Article Text

SAT0447 Correlations Between Blood Perfusion and Dermal Thickness in Different Skin Areas of Systemic Sclerosis Patients
  1. B. Ruaro1,
  2. A. Sulli1,
  3. V. Smith2,
  4. A.C. Trombetta1,
  5. E. Bernero1,
  6. M. Cutolo1
  1. 1Research Laboratory and Academic Division of Clinical Rheumatology, Department of Internal Medicine, University of Genova, Genoa, Italy
  2. 2Department of Rheumatology, Ghent University Hospital, Gent, Belgium


Background Systemic sclerosis (SSc) is characterized by decreased peripheral blood perfusion (BP) and increased dermal thickness (DT) (1-3).

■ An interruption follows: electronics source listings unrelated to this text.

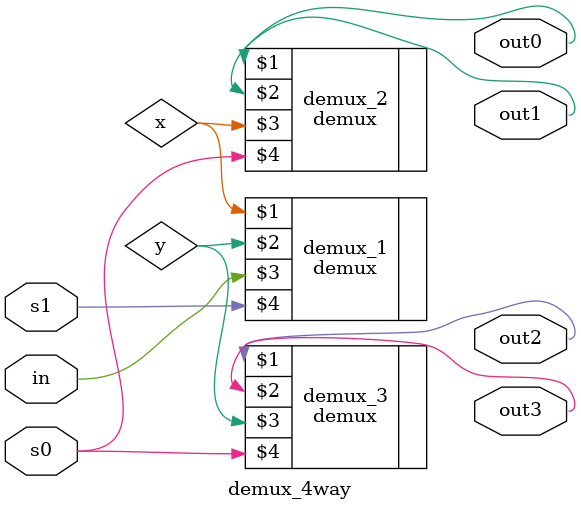
<source format=v>

module demux_4way(out0,out1,out2,out3,in,s0,s1);

input in,s0,s1;
output out0,out1,out2,out3;
 
wire x,y;
demux demux_1(x,y,in,s1);

demux demux_2(out0,out1,x,s0);
demux demux_3(out2,out3,y,s0);

endmodule

</source>
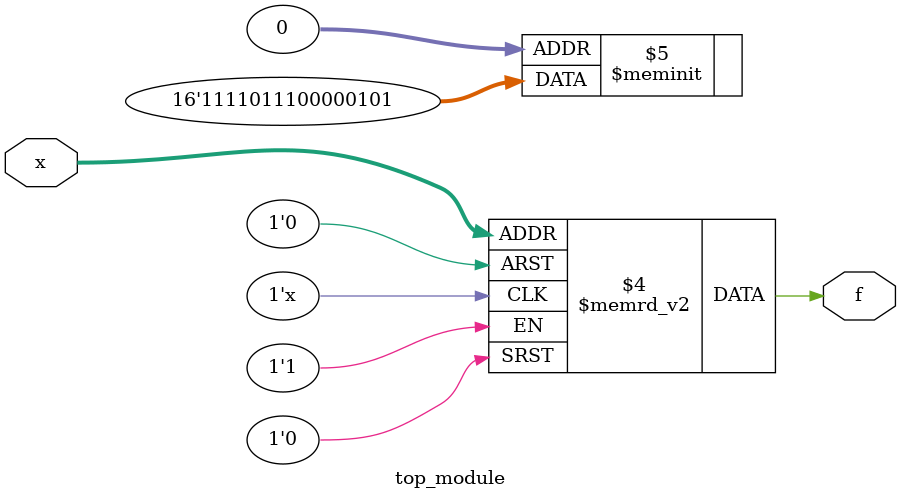
<source format=sv>
module top_module (
	input [4:1] x,
	output logic f
);

    always_comb begin
        case (x)
            4'b0000: f = 1;
            4'b0001: f = 0;
            4'b0011: f = 0;
            4'b0010: f = 1;
            4'b0100: f = 0;
            4'b0101: f = 0;
            4'b0111: f = 0;
            4'b0110: f = 0;
            4'b1100: f = 1;
            4'b1101: f = 1;
            4'b1111: f = 1;
            4'b1110: f = 1;
            4'b1000: f = 1;
            4'b1001: f = 1;
            4'b1011: f = 0;
            4'b1010: f = 1;
            default: f = 0;
        endcase
    end

endmodule

</source>
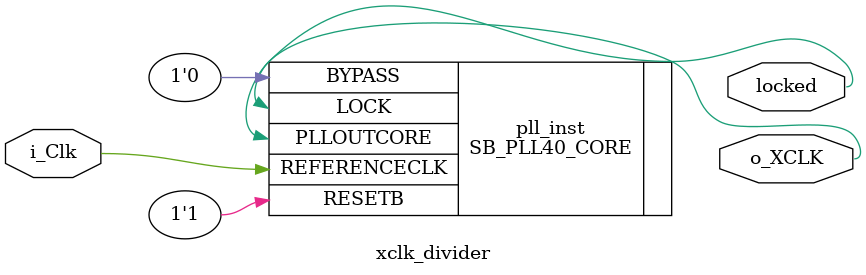
<source format=v>

/* `timescale 1ns / 1ps

module xclk_divider_tb;

  // Parameters
  localparam CLK_PERIOD = 20;  // 50 MHz input clock

  // DUT signals
  reg i_Clk = 0;
  wire o_XCLK;
  wire locked;

  // Instantiate DUT
  xclk_divider dut (
    .i_Clk(i_Clk),
    .o_XCLK(o_XCLK),
    .locked(locked)
  );

  // Clock generation
  always #(CLK_PERIOD / 2) i_Clk = ~i_Clk;

  // Stimulus
  initial begin
    $dumpfile("xclk_divider_tb.vcd");
    $dumpvars(0, xclk_divider_tb);
    $display("Starting xclk_divider testbench...");

    // Run for a few toggles of o_XCLK
    #1000;

    $display("Testbench complete.");
    $finish;
  end

endmodule

 */

module xclk_divider (
    input  wire i_Clk,   // 25 MHz input from board
    output wire o_XCLK,  // ~25 MHz output for OV7670
    output wire locked
);

SB_PLL40_CORE #(
    .FEEDBACK_PATH("SIMPLE"),
    .DIVR(4'd0),         // Divide by 1
    .DIVF(7'd31),        // Multiply by 32
    .DIVQ(3'd5),         // Divide by 32
    .FILTER_RANGE(3'b001)
) pll_inst (
    .REFERENCECLK(i_Clk),
    .PLLOUTCORE(o_XCLK),
    .LOCK(locked),
    .BYPASS(1'b0),
    .RESETB(1'b1)
);


endmodule


</source>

Objectives The aim of this study was to identify possible correlations between BP, evaluated by laser speckle contrast analysis (LASCA), and DT, evaluated by both high frequency skin ultrasound (US) and modified Rodnan skin score (mRSS), in three different body areas (periungual, dorsum of hand and zygoma) of SSc patients.

Methods Sixty-five SSc patients and 65 age and sex matched healthy subjects were enrolled. LASCA was performed at the level of both face and dorsal aspect of hands (4,5). Afterwards, different regions of interest (ROIs) were created to calculate BP at the level of third periungual areas, dorsum of both hands, and zygoma. Both US and mRSS were performed in the same three body areas in SSc patients (3,6). All patients were assessed by nailfold videocapillaroscopy (NVC) to classify and score the severity of microangiopathy (“Early”, “Active”, or “Late” pattern) (7,8). Statistical analysis was performed by non parametric tests.

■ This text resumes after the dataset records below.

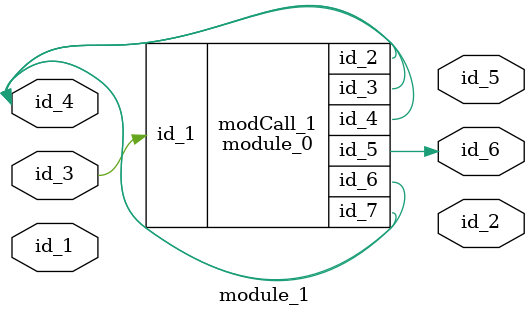
<source format=v>
module module_0 (
    id_1,
    id_2,
    id_3,
    id_4,
    id_5,
    id_6,
    id_7
);
  inout wire id_7;
  output wire id_6;
  output wire id_5;
  output wire id_4;
  output wire id_3;
  inout wire id_2;
  input wire id_1;
  assign id_5 = id_1;
  assign id_7 = 1'b0;
  wire id_8, id_9, id_10, id_11, id_12, id_13, id_14;
endmodule
module module_1 (
    id_1,
    id_2,
    id_3,
    id_4,
    id_5,
    id_6
);
  output wire id_6;
  output wire id_5;
  inout wire id_4;
  input wire id_3;
  output wire id_2;
  input wire id_1;
  assign id_2[1] = 1;
  module_0 modCall_1 (
      id_3,
      id_4,
      id_4,
      id_4,
      id_6,
      id_4,
      id_4
  );
endmodule

</source>
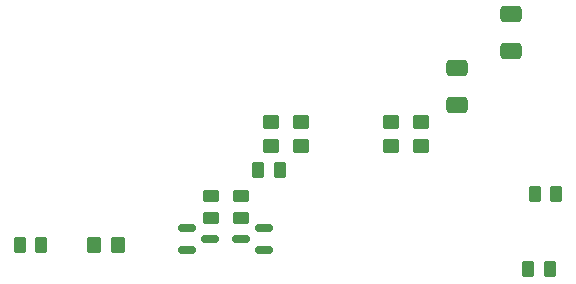
<source format=gbr>
%TF.GenerationSoftware,KiCad,Pcbnew,(6.0.10)*%
%TF.CreationDate,2023-02-04T03:47:28-05:00*%
%TF.ProjectId,lin-valve-control,6c696e2d-7661-46c7-9665-2d636f6e7472,1.0*%
%TF.SameCoordinates,Original*%
%TF.FileFunction,Paste,Bot*%
%TF.FilePolarity,Positive*%
%FSLAX46Y46*%
G04 Gerber Fmt 4.6, Leading zero omitted, Abs format (unit mm)*
G04 Created by KiCad (PCBNEW (6.0.10)) date 2023-02-04 03:47:28*
%MOMM*%
%LPD*%
G01*
G04 APERTURE LIST*
G04 Aperture macros list*
%AMRoundRect*
0 Rectangle with rounded corners*
0 $1 Rounding radius*
0 $2 $3 $4 $5 $6 $7 $8 $9 X,Y pos of 4 corners*
0 Add a 4 corners polygon primitive as box body*
4,1,4,$2,$3,$4,$5,$6,$7,$8,$9,$2,$3,0*
0 Add four circle primitives for the rounded corners*
1,1,$1+$1,$2,$3*
1,1,$1+$1,$4,$5*
1,1,$1+$1,$6,$7*
1,1,$1+$1,$8,$9*
0 Add four rect primitives between the rounded corners*
20,1,$1+$1,$2,$3,$4,$5,0*
20,1,$1+$1,$4,$5,$6,$7,0*
20,1,$1+$1,$6,$7,$8,$9,0*
20,1,$1+$1,$8,$9,$2,$3,0*%
G04 Aperture macros list end*
%ADD10RoundRect,0.250000X-0.262500X-0.450000X0.262500X-0.450000X0.262500X0.450000X-0.262500X0.450000X0*%
%ADD11RoundRect,0.250000X0.450000X-0.350000X0.450000X0.350000X-0.450000X0.350000X-0.450000X-0.350000X0*%
%ADD12RoundRect,0.250000X-0.450000X0.262500X-0.450000X-0.262500X0.450000X-0.262500X0.450000X0.262500X0*%
%ADD13RoundRect,0.150000X0.587500X0.150000X-0.587500X0.150000X-0.587500X-0.150000X0.587500X-0.150000X0*%
%ADD14RoundRect,0.250000X0.650000X-0.412500X0.650000X0.412500X-0.650000X0.412500X-0.650000X-0.412500X0*%
%ADD15RoundRect,0.250000X-0.650000X0.412500X-0.650000X-0.412500X0.650000X-0.412500X0.650000X0.412500X0*%
%ADD16RoundRect,0.250000X0.262500X0.450000X-0.262500X0.450000X-0.262500X-0.450000X0.262500X-0.450000X0*%
%ADD17RoundRect,0.150000X-0.587500X-0.150000X0.587500X-0.150000X0.587500X0.150000X-0.587500X0.150000X0*%
%ADD18RoundRect,0.250000X-0.350000X-0.450000X0.350000X-0.450000X0.350000X0.450000X-0.350000X0.450000X0*%
G04 APERTURE END LIST*
D10*
%TO.C,R8*%
X181055000Y-89154000D03*
X182880000Y-89154000D03*
%TD*%
D11*
%TO.C,R6*%
X182118000Y-87122000D03*
X182118000Y-85122000D03*
%TD*%
D12*
%TO.C,R11*%
X179578000Y-91393000D03*
X179578000Y-93218000D03*
%TD*%
D11*
%TO.C,R2*%
X194818000Y-87090000D03*
X194818000Y-85090000D03*
%TD*%
D13*
%TO.C,Q1*%
X181531500Y-94046000D03*
X181531500Y-95946000D03*
X179656500Y-94996000D03*
%TD*%
D10*
%TO.C,R13*%
X204470000Y-91186000D03*
X206295000Y-91186000D03*
%TD*%
D11*
%TO.C,R1*%
X192278000Y-87122000D03*
X192278000Y-85122000D03*
%TD*%
D14*
%TO.C,C2*%
X202438000Y-79071000D03*
X202438000Y-75946000D03*
%TD*%
D15*
%TO.C,C3*%
X197866000Y-80518000D03*
X197866000Y-83643000D03*
%TD*%
D16*
%TO.C,R9*%
X162710500Y-95504000D03*
X160885500Y-95504000D03*
%TD*%
D10*
%TO.C,R12*%
X203915000Y-97536000D03*
X205740000Y-97536000D03*
%TD*%
D11*
%TO.C,R4*%
X184658000Y-87090000D03*
X184658000Y-85090000D03*
%TD*%
D17*
%TO.C,Q2*%
X175084500Y-95946000D03*
X175084500Y-94046000D03*
X176959500Y-94996000D03*
%TD*%
D18*
%TO.C,R3*%
X167164000Y-95504000D03*
X169164000Y-95504000D03*
%TD*%
D12*
%TO.C,R10*%
X177038000Y-91393000D03*
X177038000Y-93218000D03*
%TD*%
M02*

</source>
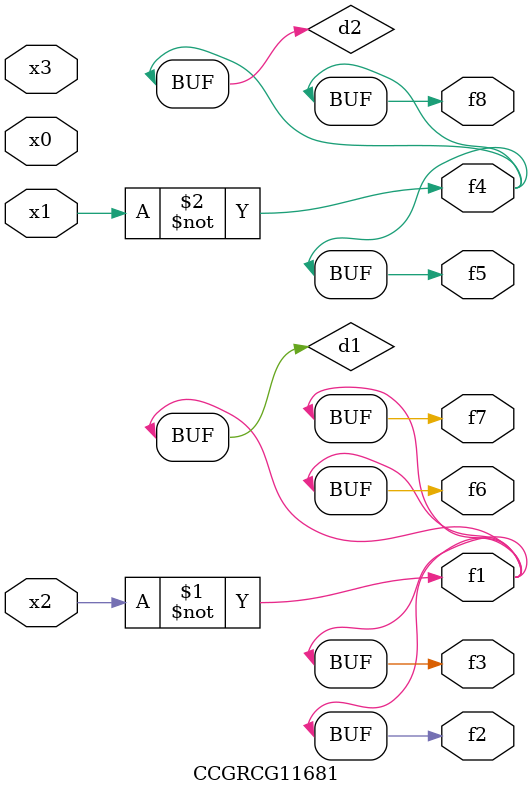
<source format=v>
module CCGRCG11681(
	input x0, x1, x2, x3,
	output f1, f2, f3, f4, f5, f6, f7, f8
);

	wire d1, d2;

	xnor (d1, x2);
	not (d2, x1);
	assign f1 = d1;
	assign f2 = d1;
	assign f3 = d1;
	assign f4 = d2;
	assign f5 = d2;
	assign f6 = d1;
	assign f7 = d1;
	assign f8 = d2;
endmodule

</source>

Results In SSc patients, a statistically significant negative correlation was observed at the level of fingers between BP and both US-DT (r=-0.43, p=0.0005) and mRSS-DT (r=-0.42, p=0.0007). No statistically significant correlation was found between BP and both US-DT and mRSS-DT at the level of hand dorsum (p=0.61 and p=0.16, respectively) and zygoma (p=0.55 and p=0.35, respectively). In healthy subjects, no statistically significant correlation was detected between BP and DT (evaluated by US) at the three body levels. Furthermore, SSc patients showed a statistically significant lower BP at the level of both periungual area and hand dorsum than healthy subjects (p=0.0001), but no statistically significant difference of BP values was observed between SSc and healthy subjects at the level of zygoma (p=0.31). In addition, SSc patients showed a statistically significant higher DT at any level when compared with healthy subjects (p<0.0001, for all). In SSc patients, a significant positive correlation was observed between the two methods to evaluate DT (US and mRSS) (periungual p<0.0001; dorsum p=0.03; zygoma p=0.0001) at the level of the three areas. DT was found progressively higher, as well as BP was found progressively lower, in patients with “Early”, “Active” and “Late” pattern of microangiopathy.

Conclusions This study demonstrates a negative relationship between BP, evaluated by LASCA, and DT, evaluated by both US and mRSS, in SSc patients only at peripheral level. A significant positive correlation was observed between US and mRSS in the assessment of DT. BP was found progressively lower in SSc patients with worsening NVC patterns of microangiopathy, in contrast DT was progressively higher.


  1. Cutolo M, et al. J Rheumatol 2010; 37:1174-80.

  2. Rosato E, et al. Rheumatology 2011;50:1654-8.

  3. Moore TL, et al. Rheumatology 2003; 42: 1559-63.

  4. Sulli A, et al. Ann Rheum Dis 2014;73:2059-61.

  5. Ruaro B, et al. Ann Rheum Dis 2014;73:1181-5.

  6. Sulli A, et al. Ann Rheum Dis. 2014;73:247-51.

  7. Sulli A, et al Arthritis Rheum. 2012; 64: 821-5.

  8. Cutolo M, et al. J Rheumatol. 2000;27:155-60.